SOURCE EXTRACT
London Bridge is Falling Down

One of the most well-known nursery rhymes ties its history directly to what was, for centuries, London’s only bridge over the River Thames.  The bridge, in one form or another, had existed since the Roman occupation, and one theory behind the nursery rhyme is that one of the older, wooden bridges was destroyed by Olaf II of Norway during a Viking raid.  This comes from an Icelandic court poet in the 11th Century who wrote a verse very similar to the nursery rhyme.  A more popular theory assumes that the poem refers to the normal wear and tear that befell Old London Bridge, which had existed since 1176 and wasn’t replaced until 1832.  It was subject to numerous construction and repair over its 600-year-plus history, including the removal of supports, the building of homes and shops, and the eventual tearing down of those same structures.  Another theory is that the song describes the human sacrifice of children to keep the bridge up, but let’s admit that’s just a bit daft.

The Muffin Man

Might seem like a harmless song about a man selling muffins on Drury Lane, but at least one theory purports a much darker subtext.  Americans know this type of muffin as English Muffins, a thinly-sliced piece of yeast-laden bread eaten at breakfast.  These were a popular food item with the working classes but became a staple food after their popularity extended to all classes in British society.  The more popular origin theory is that the song simply and cheerily refers to the man who would go about selling these baked goods.  Another theory, however, is quite a lot darker and more than just a little outrageous.  It posts that a 16th Century serial killer named Frederic Thomas Lynwood who would lure children into his bakery with a muffin tied to a string, earning him the nicknames “The Muffin Man” and “The Drury Lane Dicer.”  Of course, none of this can be substantiated, so the former theory is likely the most accurate.

Pop Goes the Weasel

A fun little song, Pop Goes the Weasel has a more depressing origin related to excess, poverty, and ruin.  There are many different versions, but the earliest ones published in the 1850s goes “Up and down the City Road/In and out the Eagle/That’s the way the money goes/Pop goes the Weasel!”  These more adult lines describe the effects of losing one’s money from excess drinking in the pubs along the City Road (also known as the A501), of which the Eagle is still there on Shepherdess Walk.  Another original verse describes getting nicked for poaching.  The American version cleans up the lyrics quite a bit into something more fun and jovial, which is the version that most people know today.

INFORMATION PROVIDED
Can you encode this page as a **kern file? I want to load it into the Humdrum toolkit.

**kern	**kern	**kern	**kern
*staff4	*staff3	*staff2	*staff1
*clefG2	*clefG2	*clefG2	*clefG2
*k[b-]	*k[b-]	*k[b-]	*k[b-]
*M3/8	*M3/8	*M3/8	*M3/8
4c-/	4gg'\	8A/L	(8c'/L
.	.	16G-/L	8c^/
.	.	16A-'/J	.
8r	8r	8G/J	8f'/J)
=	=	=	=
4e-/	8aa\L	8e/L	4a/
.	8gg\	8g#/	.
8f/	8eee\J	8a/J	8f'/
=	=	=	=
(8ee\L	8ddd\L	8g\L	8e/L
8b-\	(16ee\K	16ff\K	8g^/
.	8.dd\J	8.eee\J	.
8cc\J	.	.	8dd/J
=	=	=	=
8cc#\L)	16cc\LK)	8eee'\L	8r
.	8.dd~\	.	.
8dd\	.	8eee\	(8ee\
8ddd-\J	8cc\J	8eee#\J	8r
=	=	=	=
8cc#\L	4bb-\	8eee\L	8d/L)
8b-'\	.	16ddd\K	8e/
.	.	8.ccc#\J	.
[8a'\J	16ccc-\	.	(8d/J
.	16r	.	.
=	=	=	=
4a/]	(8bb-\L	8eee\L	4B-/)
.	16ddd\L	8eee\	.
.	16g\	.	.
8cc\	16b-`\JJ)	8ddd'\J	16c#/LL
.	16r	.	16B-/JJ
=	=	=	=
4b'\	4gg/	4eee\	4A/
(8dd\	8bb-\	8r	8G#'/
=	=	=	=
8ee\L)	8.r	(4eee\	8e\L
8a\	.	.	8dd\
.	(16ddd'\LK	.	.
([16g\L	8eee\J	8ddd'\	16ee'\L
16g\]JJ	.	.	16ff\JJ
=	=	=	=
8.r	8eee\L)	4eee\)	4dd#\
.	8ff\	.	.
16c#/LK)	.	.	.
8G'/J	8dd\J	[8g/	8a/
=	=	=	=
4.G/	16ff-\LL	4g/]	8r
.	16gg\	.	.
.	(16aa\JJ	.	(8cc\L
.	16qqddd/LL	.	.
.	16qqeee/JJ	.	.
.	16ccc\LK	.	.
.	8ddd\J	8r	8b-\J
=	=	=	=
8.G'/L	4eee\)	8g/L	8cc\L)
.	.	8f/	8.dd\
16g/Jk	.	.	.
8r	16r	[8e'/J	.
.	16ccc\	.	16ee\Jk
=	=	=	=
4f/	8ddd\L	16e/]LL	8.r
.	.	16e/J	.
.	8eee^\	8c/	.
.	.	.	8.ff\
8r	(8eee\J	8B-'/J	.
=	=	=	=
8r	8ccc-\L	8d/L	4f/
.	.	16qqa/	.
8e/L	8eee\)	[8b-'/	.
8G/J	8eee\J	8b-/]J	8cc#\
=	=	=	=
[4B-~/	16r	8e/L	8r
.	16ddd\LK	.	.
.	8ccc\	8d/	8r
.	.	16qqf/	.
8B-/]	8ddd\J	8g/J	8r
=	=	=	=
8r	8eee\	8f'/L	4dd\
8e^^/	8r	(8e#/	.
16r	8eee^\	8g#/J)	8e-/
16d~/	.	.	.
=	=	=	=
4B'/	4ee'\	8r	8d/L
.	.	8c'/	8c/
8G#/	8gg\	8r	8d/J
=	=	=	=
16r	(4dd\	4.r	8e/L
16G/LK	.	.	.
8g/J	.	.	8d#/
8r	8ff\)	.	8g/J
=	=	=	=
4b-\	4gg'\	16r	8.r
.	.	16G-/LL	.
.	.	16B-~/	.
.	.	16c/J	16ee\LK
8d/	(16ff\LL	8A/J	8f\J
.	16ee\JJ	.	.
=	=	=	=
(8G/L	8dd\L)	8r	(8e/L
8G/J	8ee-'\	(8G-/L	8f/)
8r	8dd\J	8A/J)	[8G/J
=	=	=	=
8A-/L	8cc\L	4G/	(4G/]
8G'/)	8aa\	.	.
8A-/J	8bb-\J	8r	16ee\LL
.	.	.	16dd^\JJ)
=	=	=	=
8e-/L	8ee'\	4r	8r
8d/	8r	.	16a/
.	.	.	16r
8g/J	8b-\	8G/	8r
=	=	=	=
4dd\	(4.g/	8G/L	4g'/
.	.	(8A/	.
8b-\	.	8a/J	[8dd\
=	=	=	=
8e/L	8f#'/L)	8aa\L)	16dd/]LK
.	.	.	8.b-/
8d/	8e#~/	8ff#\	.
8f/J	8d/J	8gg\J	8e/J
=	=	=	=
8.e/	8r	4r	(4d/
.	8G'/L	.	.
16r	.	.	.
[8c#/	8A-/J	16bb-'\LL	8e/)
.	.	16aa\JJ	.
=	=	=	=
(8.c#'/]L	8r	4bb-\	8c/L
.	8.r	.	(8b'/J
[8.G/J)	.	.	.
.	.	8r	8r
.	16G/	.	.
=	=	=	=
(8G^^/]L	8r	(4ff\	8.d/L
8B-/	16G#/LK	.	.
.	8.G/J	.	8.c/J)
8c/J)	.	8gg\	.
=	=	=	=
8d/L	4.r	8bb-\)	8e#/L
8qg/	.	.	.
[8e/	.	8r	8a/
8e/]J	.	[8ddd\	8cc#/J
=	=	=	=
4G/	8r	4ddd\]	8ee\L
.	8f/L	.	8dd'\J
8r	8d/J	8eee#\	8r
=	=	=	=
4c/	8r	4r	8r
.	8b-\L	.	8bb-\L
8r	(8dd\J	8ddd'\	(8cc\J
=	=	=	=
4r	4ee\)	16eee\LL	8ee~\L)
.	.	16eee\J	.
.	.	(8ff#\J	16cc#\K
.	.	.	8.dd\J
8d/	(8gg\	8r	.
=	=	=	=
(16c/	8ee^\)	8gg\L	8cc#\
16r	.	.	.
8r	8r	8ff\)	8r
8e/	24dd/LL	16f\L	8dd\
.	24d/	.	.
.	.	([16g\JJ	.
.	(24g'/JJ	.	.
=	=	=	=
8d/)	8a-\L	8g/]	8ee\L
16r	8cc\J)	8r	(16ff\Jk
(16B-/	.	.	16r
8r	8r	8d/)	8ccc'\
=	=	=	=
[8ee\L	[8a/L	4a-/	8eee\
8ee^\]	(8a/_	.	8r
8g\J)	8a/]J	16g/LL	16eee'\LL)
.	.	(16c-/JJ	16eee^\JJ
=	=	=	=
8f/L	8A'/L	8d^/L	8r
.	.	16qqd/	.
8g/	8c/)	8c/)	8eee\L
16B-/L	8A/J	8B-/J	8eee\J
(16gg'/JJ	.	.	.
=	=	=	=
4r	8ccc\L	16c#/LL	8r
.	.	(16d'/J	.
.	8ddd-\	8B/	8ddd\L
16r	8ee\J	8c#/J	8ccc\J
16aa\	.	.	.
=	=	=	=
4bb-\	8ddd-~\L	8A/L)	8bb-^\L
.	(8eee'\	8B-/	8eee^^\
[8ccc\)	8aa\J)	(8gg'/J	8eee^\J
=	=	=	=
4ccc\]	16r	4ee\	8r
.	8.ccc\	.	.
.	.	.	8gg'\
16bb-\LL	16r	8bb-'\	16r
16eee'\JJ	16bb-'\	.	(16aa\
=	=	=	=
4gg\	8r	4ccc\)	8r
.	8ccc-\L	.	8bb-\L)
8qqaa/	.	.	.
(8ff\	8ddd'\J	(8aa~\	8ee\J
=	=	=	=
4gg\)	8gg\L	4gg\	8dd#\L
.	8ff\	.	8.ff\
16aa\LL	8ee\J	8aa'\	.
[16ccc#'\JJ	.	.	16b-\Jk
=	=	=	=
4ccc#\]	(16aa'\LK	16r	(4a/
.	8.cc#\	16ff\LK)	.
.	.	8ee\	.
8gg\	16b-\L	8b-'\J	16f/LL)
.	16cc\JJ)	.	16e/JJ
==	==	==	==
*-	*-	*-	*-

WRITTEN TASK 1
Copy word for word the passage on nursery rhyme origins, starting at "A fun little" and ending at "people know today.".
WRITTEN TASK 2
Write the next part of the passage on nursery rhyme origins, picking up after its final sentence.

OUTPUT 1
A fun little song, Pop Goes the Weasel has a more depressing origin related to excess, poverty, and ruin.  There are many different versions, but the earliest ones published in the 1850s goes “Up and down the City Road/In and out the Eagle/That’s the way the money goes/Pop goes the Weasel!”  These more adult lines describe the effects of losing one’s money from excess drinking in the pubs along the City Road (also known as the A501), of which the Eagle is still there on Shepherdess Walk.  Another original verse describes getting nicked for poaching.  The American version cleans up the lyrics quite a bit into something more fun and jovial, which is the version that most people know today.

OUTPUT 2
Tweedledee & Tweedledum

The characters made famous by Lewis Carroll don’t actually originate with Alice in Wonderland.  In fact, they come from a nursery rhyme that predates Alice by nearly a century.  Poet John Byrom used the names to satirise a rivalry between the great composers Giovanni Bononcini and George Frederic Handel when the pair lived in London.  As the rhyme goes, “Some say, compar’d to Bononcini/That Mynheer Handel’s, but a Ninny/Others aver, that he to Handel/Is scarcely fit to hold a Candle/Strange all this Difference should be/’Twixt Tweedle-dum and Tweedle-dee!”  The names caught on with the public and, over time, came to symbolise two similar people who were fighting with each other.   The more well-known version of the nursery rhyme the depicts the two fighting was published in 1805 and, sixty-six years later, the brothers enact their nursery battle for Alice when she finds them in Wonderland.

Oranges and Lemons

Most people might know this particular nursery rhyme from George Orwell’s dystopian novel, 1984.  While today the song refers to London’s various church bells, from St. Martin-in-the-Fields to St. Clement’s, several theories exist behind its origin that mirror those of London Bridge.  The last couplet goes, “Here comes a candle to light you to bed/And here comes a chopper to chop off your head!” has been inferred by some to refer to child sacrifice or child murder.  Another theory is that these lines refer to public executions, accompanied by the ringing of bells.  The execution theory seems far more likely, considering how condemned persons would be led through the streets as the church bells rung.  Previous lines in the song also make reference to money-borrowing and suggest how borrowers who could not pay back what they owed, though debtors were not typically executed for this crime.  It certainly seems likely that the final, more gruesome, lines were added later than the original ones for some unknown reason.

John Rabon
Author: John Rabon

John is a regular writer for Anglotopia and its sister websites. He is currently engaged in finding a way to move books slightly to the left without the embarrassment of being walked in on by Eddie Izzard. For any comments, questions, or complaints, please contact the Lord Mayor of London, Boris Johnson's haircut.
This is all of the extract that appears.